GIVEN PASSAGE START
THE nasal Brummie accent sliced through the air like a chainsaw.

"I'm telling you," he told his group of pals for at least a third time, "it was tripe, absolutely chuffing tripe."

Only maybe less of the chuffing.

Leaning over a barrier pitch-side at the National Football Centre seemed an appropriate place to be discussing the contribution of the England captain.

There were five of them enjoying the sun on their backs while watching Bradford City's reserves wilt against their Burton counterparts.

The game was on the outer end of the impressive St George's Park complex where England go through their paces before internationals.

Each of the dozen pitches in the rural Staffordshire venue is named after someone synonymous with the three lions – Sir Alf Ramsey, Lineker, Owen, Shearer and Banks among them.

Two along, on the Paul Ince pitch, Leicester's under-21s were playing the Nike Academy.

City's second string were in action on the Kelly Smith pitch – the centre's nod towards the women's game.

Burton rattled up the goals in the second half but thoughts on the touchline were on the team who had been training there four days earlier.

Rooney, in particular, was getting both barrels to general agreement.

His deeper-than-deep free role in Slovakia has bemused many – and I suspect Sam Allardyce is one of them.

I'm all for Big Sam being in charge after the debacle of the Euros and the dithering approach of Roy Hodgson.

Tough times call for tough decision-makers and there are few less likely to be swayed by reputation that Allardyce. Or so it seemed.
GIVEN PASSAGE END
DATASET START
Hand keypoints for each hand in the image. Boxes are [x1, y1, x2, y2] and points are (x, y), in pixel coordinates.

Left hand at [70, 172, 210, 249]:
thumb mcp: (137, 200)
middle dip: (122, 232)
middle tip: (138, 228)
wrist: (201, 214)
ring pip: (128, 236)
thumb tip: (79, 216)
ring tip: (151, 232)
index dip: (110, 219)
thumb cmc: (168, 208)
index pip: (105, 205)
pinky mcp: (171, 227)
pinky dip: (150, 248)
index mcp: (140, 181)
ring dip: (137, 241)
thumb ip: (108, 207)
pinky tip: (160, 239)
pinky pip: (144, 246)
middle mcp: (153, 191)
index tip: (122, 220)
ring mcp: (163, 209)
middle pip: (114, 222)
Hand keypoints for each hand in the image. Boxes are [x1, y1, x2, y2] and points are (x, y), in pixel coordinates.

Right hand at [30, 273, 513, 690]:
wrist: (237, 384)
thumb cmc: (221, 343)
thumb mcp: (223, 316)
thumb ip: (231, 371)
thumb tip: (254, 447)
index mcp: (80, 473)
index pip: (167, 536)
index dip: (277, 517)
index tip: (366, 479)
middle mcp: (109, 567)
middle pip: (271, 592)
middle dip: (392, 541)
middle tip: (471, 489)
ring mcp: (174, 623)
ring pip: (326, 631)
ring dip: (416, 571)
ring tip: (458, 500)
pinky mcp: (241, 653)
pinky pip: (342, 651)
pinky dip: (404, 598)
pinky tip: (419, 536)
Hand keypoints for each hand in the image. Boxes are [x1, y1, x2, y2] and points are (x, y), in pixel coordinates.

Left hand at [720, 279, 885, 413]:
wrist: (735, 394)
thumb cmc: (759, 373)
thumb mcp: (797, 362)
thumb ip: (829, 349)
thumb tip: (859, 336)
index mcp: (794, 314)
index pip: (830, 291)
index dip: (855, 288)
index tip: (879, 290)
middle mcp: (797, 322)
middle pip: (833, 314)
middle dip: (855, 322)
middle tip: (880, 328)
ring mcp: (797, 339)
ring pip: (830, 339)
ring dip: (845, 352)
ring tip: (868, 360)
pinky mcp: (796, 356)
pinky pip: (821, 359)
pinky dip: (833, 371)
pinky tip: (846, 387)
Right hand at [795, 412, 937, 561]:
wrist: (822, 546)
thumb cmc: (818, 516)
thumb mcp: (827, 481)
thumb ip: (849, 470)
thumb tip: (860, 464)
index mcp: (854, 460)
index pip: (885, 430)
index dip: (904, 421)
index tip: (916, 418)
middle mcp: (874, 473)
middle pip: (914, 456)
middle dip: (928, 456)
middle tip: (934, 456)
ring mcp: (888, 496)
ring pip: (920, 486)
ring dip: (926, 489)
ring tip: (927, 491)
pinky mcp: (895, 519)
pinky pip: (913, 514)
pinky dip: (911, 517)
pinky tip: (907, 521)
DATASET END
Continue the football column about the England captain, starting right after its last sentence.

== REPLY TO THE TASK ==
But his peculiar response to the question about Rooney's underwhelming efforts raised eyebrows nationwide.

Letting the captain do as he pleased sounded a very laissez-faire approach to his first game at the England helm.

I'd like to think that was a public smokescreen to what he really thought. He was hardly going to slap down Rooney in the media on day one.

Privately, I hope Allardyce has had "a word" with his skipper about playing to team instructions and not leaving Harry Kane out to dry as the lone striker.

England got away with it on this occasion – in added time against ten men. They will not always be so lucky.

Rooney has already come out and announced he will retire from the international game after Russia in 2018. No doubt his name will then adorn one of the surfaces at St George's – and rightly so as the country's record goal-scorer.

But by making his intentions clear he has, in effect, put a gun to Allardyce's head. Even if my form goes off the boil, drop me if you dare…

"He was terrible in the Iceland game and then he plays like that," bemoaned my mate on the halfway line. "He shouldn't have even been in the team."

But then Mr Birmingham is not England manager. Everyone has an opinion but only one will count.

At some point it could be the biggest decision in Big Sam's career.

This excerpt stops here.